RECORDS PROVIDED:
========================

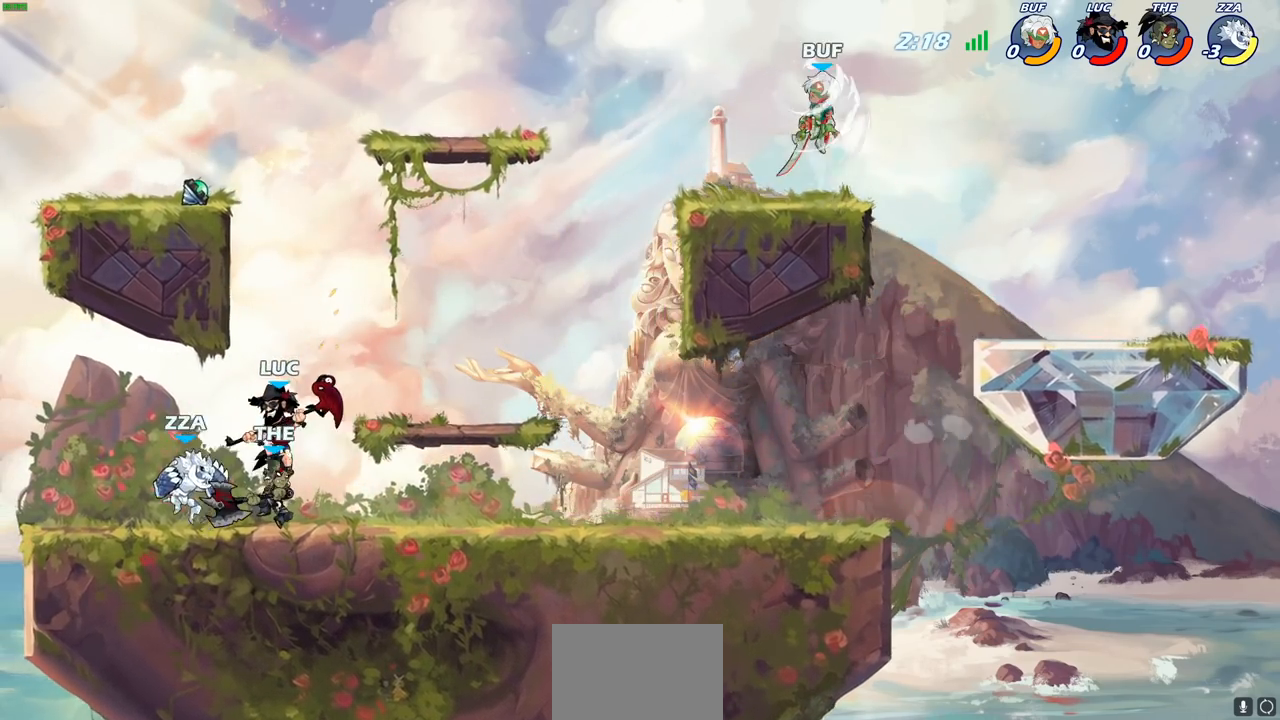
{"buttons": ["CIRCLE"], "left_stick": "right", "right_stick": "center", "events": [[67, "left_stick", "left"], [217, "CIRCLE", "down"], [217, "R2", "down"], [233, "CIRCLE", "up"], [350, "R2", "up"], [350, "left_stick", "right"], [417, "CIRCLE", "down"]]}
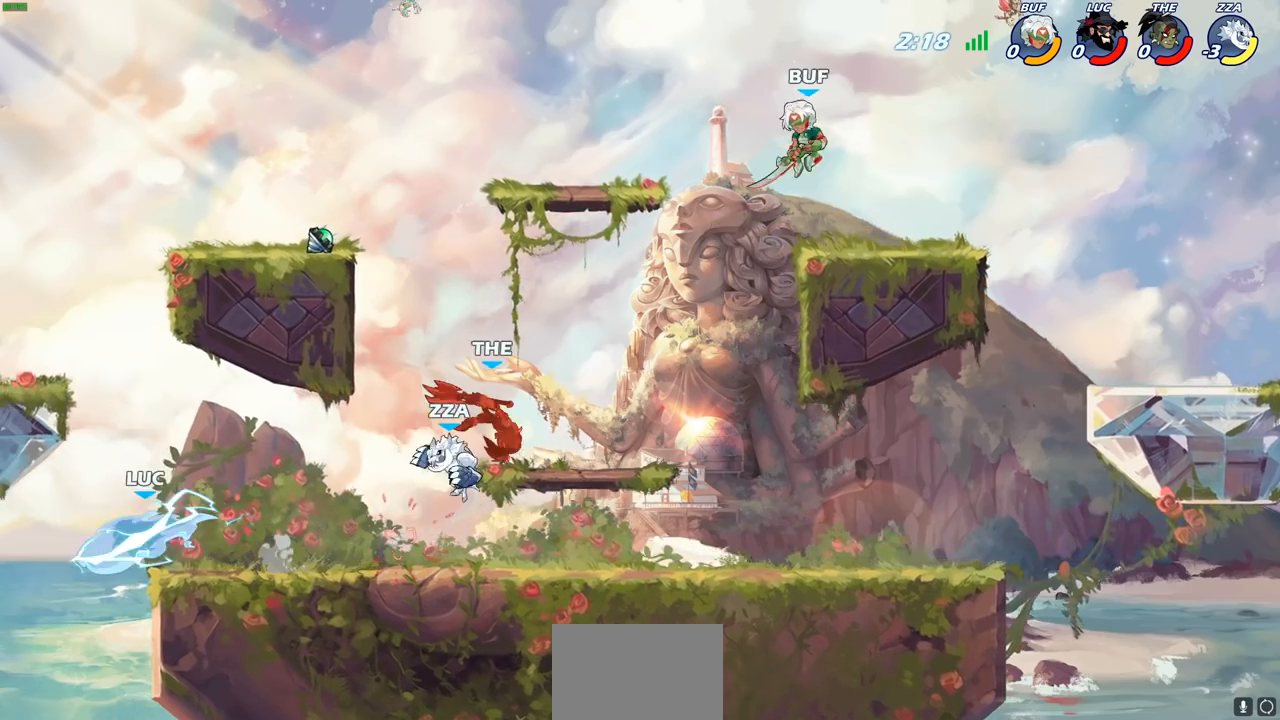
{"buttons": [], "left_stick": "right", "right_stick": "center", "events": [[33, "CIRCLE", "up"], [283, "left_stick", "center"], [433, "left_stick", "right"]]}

========================

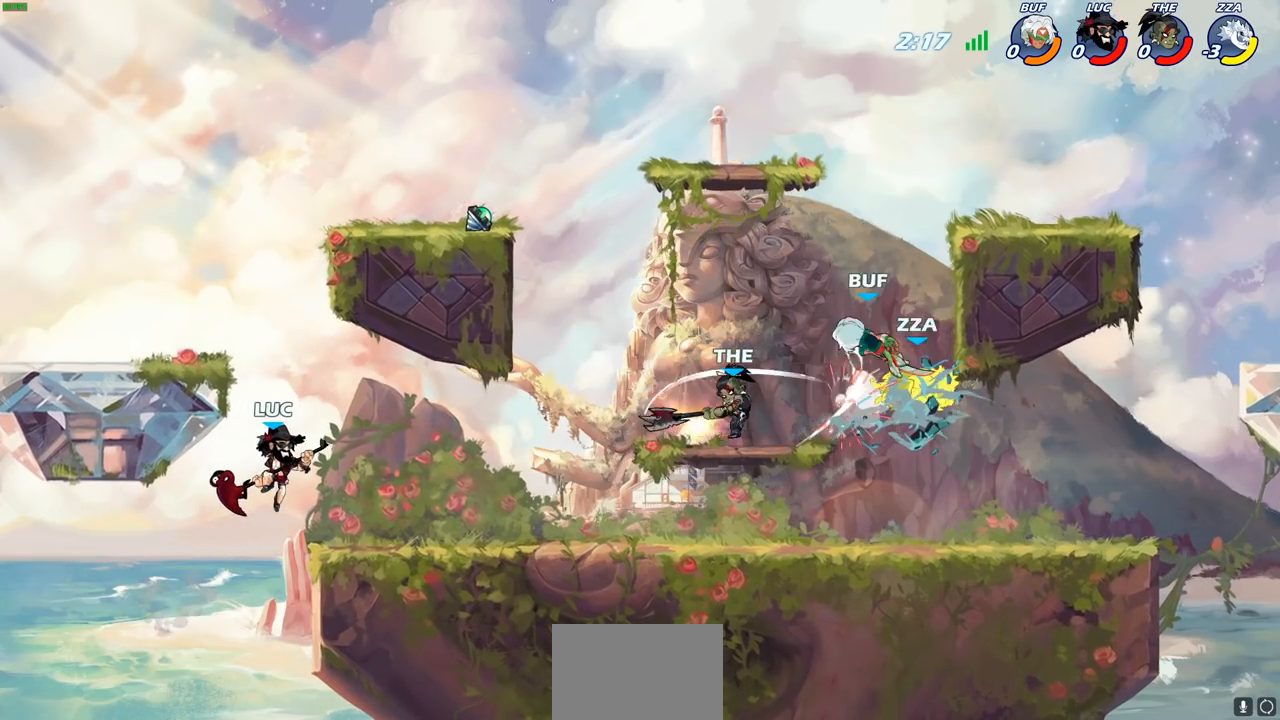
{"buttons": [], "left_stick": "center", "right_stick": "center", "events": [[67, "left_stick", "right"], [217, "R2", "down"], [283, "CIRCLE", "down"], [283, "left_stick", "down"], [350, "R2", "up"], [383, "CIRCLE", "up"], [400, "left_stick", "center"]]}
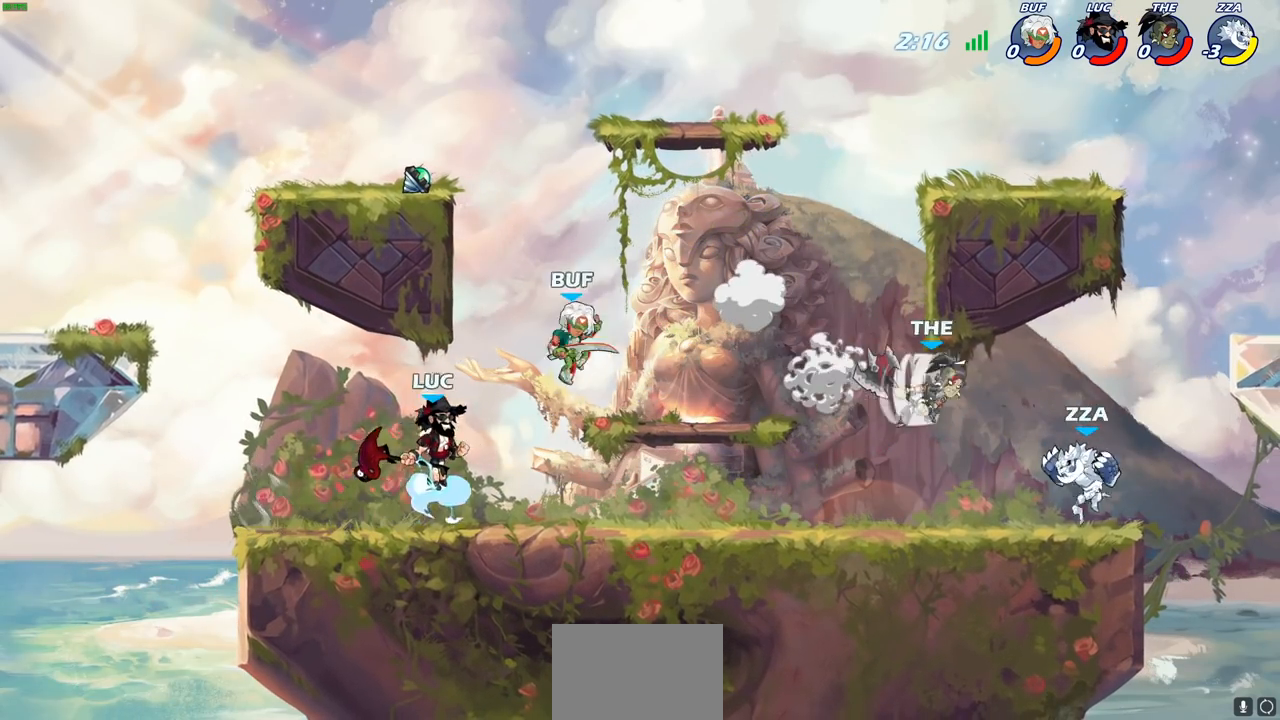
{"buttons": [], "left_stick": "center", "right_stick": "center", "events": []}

========================

PROBLEM DETAILS:
When a line in the listing above holds "CIRCLE", include it in the tally; report only the tally.

OUTPUT:
3